• WHAT THE TASK ASKS:
Would you please output the data exactly, omitting no line?

(Landmark coordinate records)
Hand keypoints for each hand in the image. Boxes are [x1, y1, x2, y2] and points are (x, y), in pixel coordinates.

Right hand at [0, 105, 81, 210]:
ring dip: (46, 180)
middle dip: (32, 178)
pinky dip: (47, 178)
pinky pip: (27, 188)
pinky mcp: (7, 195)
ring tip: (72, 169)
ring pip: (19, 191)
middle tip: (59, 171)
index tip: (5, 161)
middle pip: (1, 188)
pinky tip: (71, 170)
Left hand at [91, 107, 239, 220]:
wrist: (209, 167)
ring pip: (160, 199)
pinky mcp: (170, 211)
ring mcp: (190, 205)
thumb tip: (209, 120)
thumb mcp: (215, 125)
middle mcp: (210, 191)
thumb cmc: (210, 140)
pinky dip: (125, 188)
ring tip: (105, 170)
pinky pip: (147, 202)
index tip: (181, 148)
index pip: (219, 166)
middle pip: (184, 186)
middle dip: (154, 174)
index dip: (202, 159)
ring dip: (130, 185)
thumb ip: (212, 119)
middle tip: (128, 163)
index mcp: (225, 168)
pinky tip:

• WRITTEN SOLUTION:
Hand keypoints for each hand in the image. Boxes are [x1, y1, x2, y2] and points are (x, y), in pixel coordinates.

Right hand at [0, 105, 81, 210]:
ring dip: (46, 180)
middle dip: (32, 178)
pinky dip: (47, 178)
pinky pip: (27, 188)
pinky mcp: (7, 195)
ring tip: (72, 169)
ring pip: (19, 191)
middle tip: (59, 171)
index tip: (5, 161)
middle pip: (1, 188)
pinky tip: (71, 170)
Left hand at [91, 107, 239, 220]:
wrist: (209, 167)
ring pip: (160, 199)
pinky mcp: (170, 211)
ring mcp: (190, 205)
thumb tip: (209, 120)
thumb mcp: (215, 125)
middle mcp: (210, 191)
thumb cmc: (210, 140)
pinky dip: (125, 188)
ring tip: (105, 170)
pinky pip: (147, 202)
index tip: (181, 148)
index pip: (219, 166)
middle pip: (184, 186)
middle dip: (154, 174)
index dip: (202, 159)
ring dip: (130, 185)
thumb ip: (212, 119)
middle tip: (128, 163)
index mcp: (225, 168)
pinky tip:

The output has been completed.